Il n’en reste pas moins qu’il y a deux manières d’aborder la Bible – la lecture scientifique et celle de la foi. Elles ne s’excluent pas, au contraire, elles se complètent. Il est nécessaire d’étudier la Bible de façon critique pour éviter le fondamentalisme qui consiste à prendre un verset de la Bible, tel qu’il est, et l’appliquer aux situations concrètes, sans tenir compte des différences de culture, de temps, et en oubliant les genres littéraires de la Bible. On n’insistera jamais assez sur l’importance d’une étude scientifique de la Bible. Cependant, la Bible n’est pas un livre de science, mais elle relate l’histoire du salut. Dieu a adapté son langage pour que les hommes puissent le comprendre ; il n’a pas écrit pour les hommes de l’ère scientifique. La première page de la Bible est un hymne au Dieu créateur et n’a aucune prétention critique. Par contre, réduire la Bible à un objet d’érudition, en restant indifférent à son message, c’est s’exposer à un grand danger, car « la lettre tue et l’esprit donne la vie ». L’image du fiancé qui lit une lettre d’amour de sa fiancée est souvent reprise. Si le fiancé se contente d’examiner la lettre en scrutant la grammaire et la syntaxe, et s’arrête là, sans y reconnaître le message d’amour qu’elle contient à travers la pauvreté des mots, il passe à côté de l’essentiel. Lire la Bible sans la foi, c’est oublier l’intention de l’auteur. Lire l’Ecriture à la lumière de la foi signifie faire référence au Christ et à son Eglise, en relevant, dans chaque page, ce qui se rapporte à lui. Certains fondamentalistes veulent absolument que la Bible dise le vrai. La Bible dit vrai quand elle enseigne le vrai visage de Dieu et le sens de la destinée humaine. Mais elle le fait avec son langage, même avec divers langages. De même que Jésus est venu prendre chair en un pays déterminé, adoptant sa langue, ses coutumes, les écrivains sacrés se sont tous insérés dans un temps, une culture. Ils en partagent les vues et les limites. L’Esprit Saint a accepté de passer par leur médiation. Il y a une manière d’écrire qui est poétique, une autre qui relève de la sagesse populaire ou royale, une autre encore de la célébration épique et solennelle de la libération ou de l’identité d’un peuple. La Bible dit le vrai, mais que dit-elle de vrai ? et surtout comment le dit-elle ? Pour répondre à ces questions, il est nécessaire de situer le texte de l’Ancien Testament dans son contexte historique et sa culture.

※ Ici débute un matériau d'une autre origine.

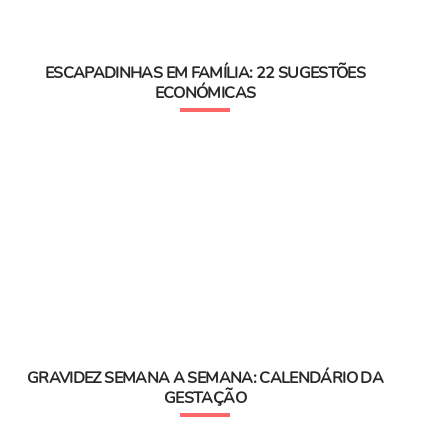
ESCAPADINHAS EM FAMÍLIA: 22 SUGESTÕES
ECONÓMICAS
GRAVIDEZ SEMANA A SEMANA: CALENDÁRIO DA
GESTAÇÃO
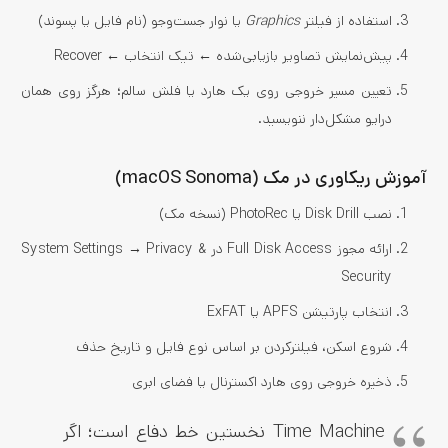
استفاده از فیلتر
Graphics
یا نوار جست‌وجو (نام فایل یا پسوند)
پیش‌نمایش تصاویر بازیابی‌شده ← تیک انتخاب ← Recover
تعیین مسیر خروجی روی یک هارد یا فلش سالم؛ هرگز روی همان
درایو مشکل‌دار ننویسید.
آموزش ریکاوری در مک (macOS Sonoma)
نصب Disk Drill یا PhotoRec (نسخه مک)
ارائه مجوز Full Disk Access در System Settings → Privacy &
Security
انتخاب پارتیشن APFS یا ExFAT
شروع اسکن، فیلترکردن بر اساس نوع فایل و تاریخ حذف
ذخیره خروجی روی هارد اکسترنال یا فضای ابری
Time Machine نخستین خط دفاع است؛ اگر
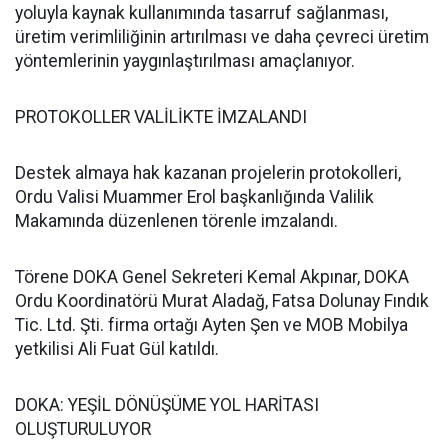
yoluyla kaynak kullanımında tasarruf sağlanması,
üretim verimliliğinin artırılması ve daha çevreci üretim
yöntemlerinin yaygınlaştırılması amaçlanıyor.
PROTOKOLLER VALİLİKTE İMZALANDI
Destek almaya hak kazanan projelerin protokolleri,
Ordu Valisi Muammer Erol başkanlığında Valilik
Makamında düzenlenen törenle imzalandı.
Törene DOKA Genel Sekreteri Kemal Akpınar, DOKA
Ordu Koordinatörü Murat Aladağ, Fatsa Dolunay Fındık
Tic. Ltd. Şti. firma ortağı Ayten Şen ve MOB Mobilya
yetkilisi Ali Fuat Gül katıldı.
DOKA: YEŞİL DÖNÜŞÜME YOL HARİTASI
OLUŞTURULUYOR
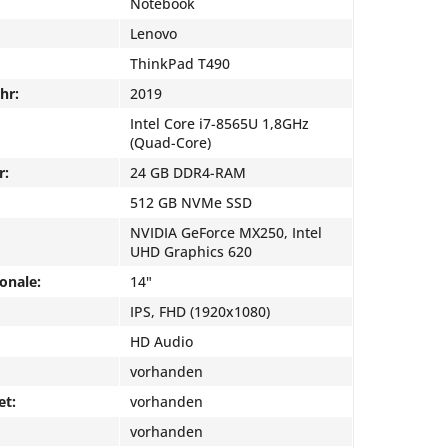
Notebook
Lenovo
ThinkPad T490
hr:
2019
Intel Core i7-8565U 1,8GHz
(Quad-Core)
r:
24 GB DDR4-RAM
512 GB NVMe SSD
NVIDIA GeForce MX250, Intel
UHD Graphics 620
onale:
14"
IPS, FHD (1920x1080)
HD Audio
vorhanden
et:
vorhanden
vorhanden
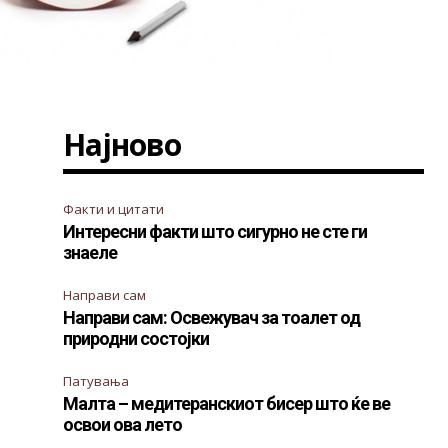
Најново
Факти и цитати
Интересни факти што сигурно не сте ги
знаеле
Направи сам
Направи сам: Освежувач за тоалет од
природни состојки
Патувања
Малта – медитеранскиот бисер што ќе ве
освои ова лето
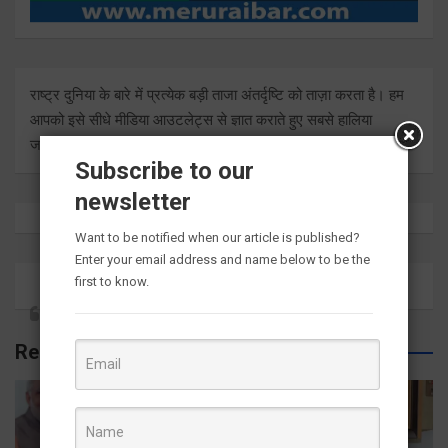
राष्ट्र दुनिया के बारे में प्रत्येक बड़ी ताजा अंतर्दृष्टि को ताज़ा करता है। हम
आपको इसे सीधे मीडिया आउटलेट्स से ज्ञात कराते हुए सबसे हालिया
जानकारी देते हैं।
Subscribe to our
newsletter
Want to be notified when our article is published?
Enter your email address and name below to be the
first to know.
Related Posts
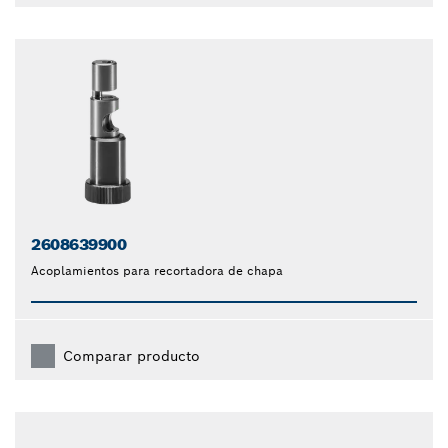
2608639900
Acoplamientos para recortadora de chapa
Comparar producto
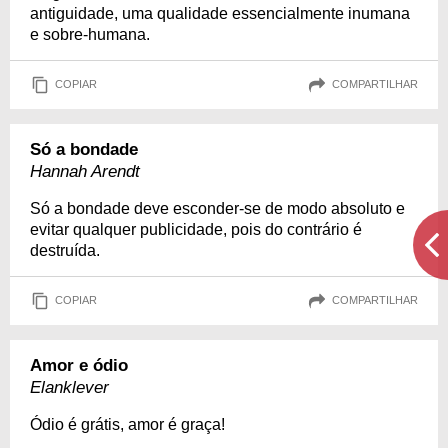
antiguidade, uma qualidade essencialmente inumana
e sobre-humana.
COPIAR
COMPARTILHAR
Só a bondade
Hannah Arendt
Só a bondade deve esconder-se de modo absoluto e
evitar qualquer publicidade, pois do contrário é
destruída.
COPIAR
COMPARTILHAR
Amor e ódio
Elanklever
Ódio é grátis, amor é graça!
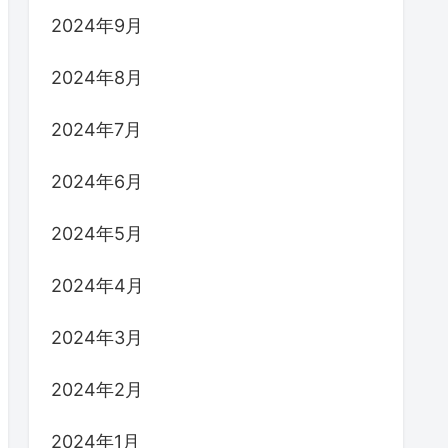
2024年9月
2024年8月
2024年7月
2024年6月
2024年5月
2024年4月
2024年3月
2024年2月
2024年1月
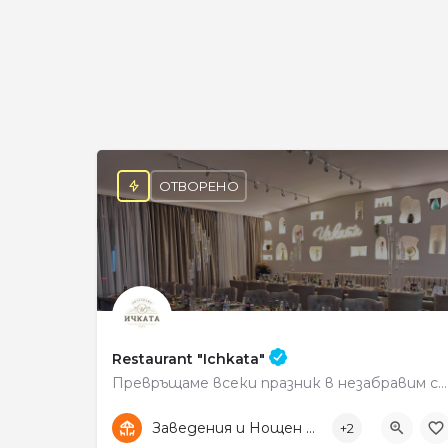
ОТВОРЕНО
Restaurant "Ichkata"
Превръщаме всеки празник в незабравим спомен!
0878588866
ул. „Свобода" 55
Заведения и Нощен живот
+2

Le chrétien lit toute la Bible en partant du mystère pascal. Jésus lui-même y invitait les disciples d’Emmaüs : « Commençant par Moïse et parcourant tous les Prophètes, il leur interpréta dans toutes les Écritures ce qui le concernait » (Lc 24,27). C’est ainsi que, revenant avec le Christ et sous sa conduite, vers les textes de l’Ancien Testament, il y découvre le monde comme création, l’homme et la femme comme créatures aimées de Dieu, la vocation du peuple de Dieu à être ferment de communion et de justice au cśur du monde. Il y découvre également l’annonce du Messie et la préparation de sa venue : toutes les Ecritures sont orientés vers cette venue. Saint Augustin disait : « Le lièvre et l’âne boivent à la fontaine. L’âne boit davantage, mais chacun boit selon ses capacités ». Que nous soyons des lièvres ou des ânes, nous avons tous besoin de boire l’eau. Ayant étanché notre soif, il nous faudra revenir chaque jour nous approcher à la source d’eau vive.